Fen was acquitted of manslaughter and he and his wife were reconciled.

>While motorcycling through the Hungarian countryside, Cristo Falatti came
up to a railway line just as the crossing gates were coming down.  While he
sat idling, he was joined by a farmer with a goat, which the farmer tethered
to the crossing gate.  A few moments later a horse and cart drew up behind
Falatti, followed in short order by a man in a sports car.  When the train
roared through the crossing, the horse startled and bit Falatti on the arm.

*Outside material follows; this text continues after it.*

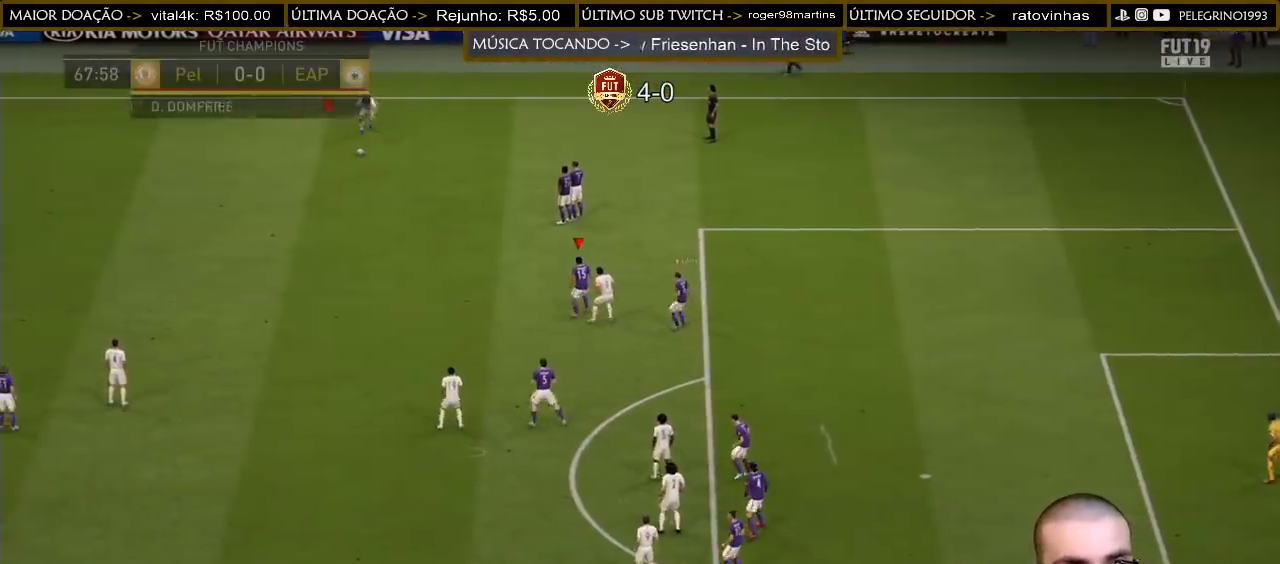
{"buttons": [], "left_stick": "down-right", "right_stick": "center", "events": [[67, "left_stick", "down"], [233, "left_stick", "down-right"], [500, "L2", "up"]]}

Not a man to be trifled with, Falatti responded by punching the horse in the
head.  In consequence the horse's owner jumped down from his cart and began
scuffling with the motorcyclist.  The horse, which was not up to this sort
of  excitement, backed away briskly, smashing the cart into the sports car.
At this, the sports car driver leaped out of his car and joined the fray.
The farmer came forward to try to pacify the three flailing men.  As he did
so, the crossing gates rose and his goat was strangled.  At last report, the
insurance companies were still trying to sort out the claims.

>Two West German motorists had an all-too-literal head-on collision in heavy
fog near the small town of Guetersloh.  Each was guiding his car at a
snail's pace near the center of the road.  At the moment of impact their
heads were both out of the windows when they smacked together.  Both men
were hospitalized with severe head injuries.  Their cars weren't scratched.